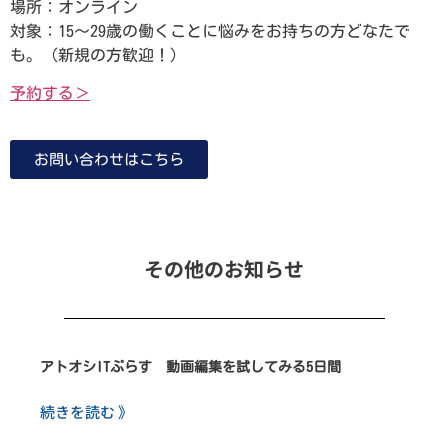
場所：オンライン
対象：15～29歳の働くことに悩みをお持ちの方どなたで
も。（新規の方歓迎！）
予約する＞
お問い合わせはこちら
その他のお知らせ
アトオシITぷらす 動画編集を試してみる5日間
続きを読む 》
--
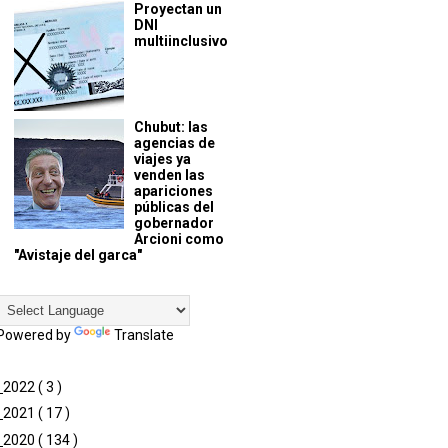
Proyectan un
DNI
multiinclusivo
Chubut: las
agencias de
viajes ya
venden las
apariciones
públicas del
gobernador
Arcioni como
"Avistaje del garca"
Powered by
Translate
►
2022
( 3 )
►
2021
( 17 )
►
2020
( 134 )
--
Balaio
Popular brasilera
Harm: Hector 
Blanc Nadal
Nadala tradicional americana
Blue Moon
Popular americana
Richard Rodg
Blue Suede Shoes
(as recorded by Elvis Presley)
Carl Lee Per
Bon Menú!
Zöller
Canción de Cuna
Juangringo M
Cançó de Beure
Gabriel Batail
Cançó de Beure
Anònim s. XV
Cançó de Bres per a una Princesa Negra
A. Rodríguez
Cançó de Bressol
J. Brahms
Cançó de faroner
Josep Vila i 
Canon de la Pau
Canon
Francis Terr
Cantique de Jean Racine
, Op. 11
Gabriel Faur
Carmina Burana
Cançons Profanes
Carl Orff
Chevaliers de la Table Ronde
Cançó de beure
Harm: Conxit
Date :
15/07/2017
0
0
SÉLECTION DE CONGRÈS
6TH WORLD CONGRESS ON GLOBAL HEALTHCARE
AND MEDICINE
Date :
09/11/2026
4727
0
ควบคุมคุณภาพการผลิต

*Brief:* Scan the listing above for the line that has "Canción de Cuna", then copy exactly from that line through the line that has "6TH WORLD CONGRESS ON GLOBAL HEALTHCARE".

*Solution for this exercise:*
Canción de Cuna
Juangringo M
Cançó de Beure
Gabriel Batail
Cançó de Beure
Anònim s. XV
Cançó de Bres per a una Princesa Negra
A. Rodríguez
Cançó de Bressol
J. Brahms
Cançó de faroner
Josep Vila i 
Canon de la Pau
Canon
Francis Terr
Cantique de Jean Racine
, Op. 11
Gabriel Faur
Carmina Burana
Cançons Profanes
Carl Orff
Chevaliers de la Table Ronde
Cançó de beure
Harm: Conxit
Date :
15/07/2017
0
0
SÉLECTION DE CONGRÈS
6TH WORLD CONGRESS ON GLOBAL HEALTHCARE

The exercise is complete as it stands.